An Emergency - 27 East

Letters

Southampton Press / Opinion / Letters / 1327536

An Emergency

Each passing day of inaction brings us closer to the irreversible effects of runaway climate change. “We have a closing window of opportunity to act and narrowing options … One million plant and animal species face extinction,” said the Intergovernmental Science-Policy Platform on Biodiversity and Ecosystem Services.

Elephants, tigers, giraffes, birds, bees, butterflies: going. Ocean-heating and acidification caused by excess carbon dioxide emissions recently resulted in mass bleachings, killing half the coral on Australia’s Great Barrier Reef and others worldwide. CO2 levels are over 40 percent above historical norms and rising relentlessly at 2 parts per million yearly.

More than 70 of the nation’s leading medical organizations, including the American Medical Association and the American Heart Association, are urging the world’s leaders to recognize climate change as a “health emergency” due to storms, floods, droughts, air pollution, spreading of diseases and death by overheating.

Today, India is in drought—600 million face water shortages—and Australia’s drought is ramping up. Parts of Europe are facing yet another record-breaking heatwave; the last one killed 15,000 people. Antarctica and the Arctic are melting, and the sea ice is at its lowest point ever for this part of the year in the Arctic. Half of Greenland’s ice sheet is melting; temperatures have ranged to 40 degrees higher than the normal. Those facts were news within the last two weeks.

Last week, New York City became the largest municipality in the Americas to declare a climate emergency with a resolution calling for “an immediate emergency mobilization to restore a safe climate.” The United Kingdom, Ireland, Canada and France, and more than 715 local governments in 16 countries, representing over 135 million people, have declared similar climate emergencies.
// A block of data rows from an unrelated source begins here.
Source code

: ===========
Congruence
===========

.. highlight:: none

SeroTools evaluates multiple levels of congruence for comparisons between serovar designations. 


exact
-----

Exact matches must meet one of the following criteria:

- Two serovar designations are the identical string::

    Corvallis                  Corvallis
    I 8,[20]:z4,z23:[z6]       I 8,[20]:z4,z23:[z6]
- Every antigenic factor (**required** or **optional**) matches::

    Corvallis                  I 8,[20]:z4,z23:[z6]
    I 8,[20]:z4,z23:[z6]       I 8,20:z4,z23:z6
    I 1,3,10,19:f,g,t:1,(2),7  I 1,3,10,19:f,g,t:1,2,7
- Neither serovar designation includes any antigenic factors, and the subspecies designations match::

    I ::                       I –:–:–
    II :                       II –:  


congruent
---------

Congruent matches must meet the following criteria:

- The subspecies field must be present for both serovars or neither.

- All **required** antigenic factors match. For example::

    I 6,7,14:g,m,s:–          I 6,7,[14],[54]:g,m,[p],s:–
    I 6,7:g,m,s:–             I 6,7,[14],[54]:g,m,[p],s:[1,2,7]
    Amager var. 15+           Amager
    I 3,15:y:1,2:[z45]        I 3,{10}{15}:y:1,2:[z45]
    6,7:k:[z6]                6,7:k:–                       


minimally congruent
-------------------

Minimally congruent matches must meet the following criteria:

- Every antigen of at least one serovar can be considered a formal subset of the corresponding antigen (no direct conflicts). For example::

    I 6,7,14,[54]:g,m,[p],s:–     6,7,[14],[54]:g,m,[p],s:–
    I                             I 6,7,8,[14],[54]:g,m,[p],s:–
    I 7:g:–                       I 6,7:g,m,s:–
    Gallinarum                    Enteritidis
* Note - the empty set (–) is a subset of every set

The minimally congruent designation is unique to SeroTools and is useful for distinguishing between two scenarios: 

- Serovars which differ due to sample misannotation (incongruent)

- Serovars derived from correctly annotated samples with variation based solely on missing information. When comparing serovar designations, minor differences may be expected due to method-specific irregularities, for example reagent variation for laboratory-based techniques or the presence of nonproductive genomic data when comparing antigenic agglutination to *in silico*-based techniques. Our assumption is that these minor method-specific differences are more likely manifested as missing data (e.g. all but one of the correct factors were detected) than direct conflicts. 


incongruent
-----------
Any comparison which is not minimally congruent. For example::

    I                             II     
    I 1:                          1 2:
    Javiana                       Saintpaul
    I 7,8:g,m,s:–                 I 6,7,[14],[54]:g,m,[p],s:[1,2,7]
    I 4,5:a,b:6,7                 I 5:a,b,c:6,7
This resolution, initiated by the Climate Emergency Campaign, introduces a non-binding declaration putting leadership on record in support of emergency action to reverse global warming, The goal of the CEC is to compel governments at every level to adopt an emergency response to climate change and the ecological crisis: “Entering emergency mode is the critical first step to launching the comprehensive mobilization required to rescue and rebuild civilization.

“We can’t solve the problem if we don’t call it like it is: a life-or-death emergency of unprecedented proportions, a vital first step toward confronting the hard truth of the climate crisis,” says Extinction Rebellion.

These are early days in this emergency. I want to encourage our local governments to declare succinctly, for all of us, that we are facing together a global environmental emergency, admit this resolution as the mandate of scientific fact, and provide leadership that we can work more consciously, aggressively and immediately to avoid the ultimate implications of runaway climate change.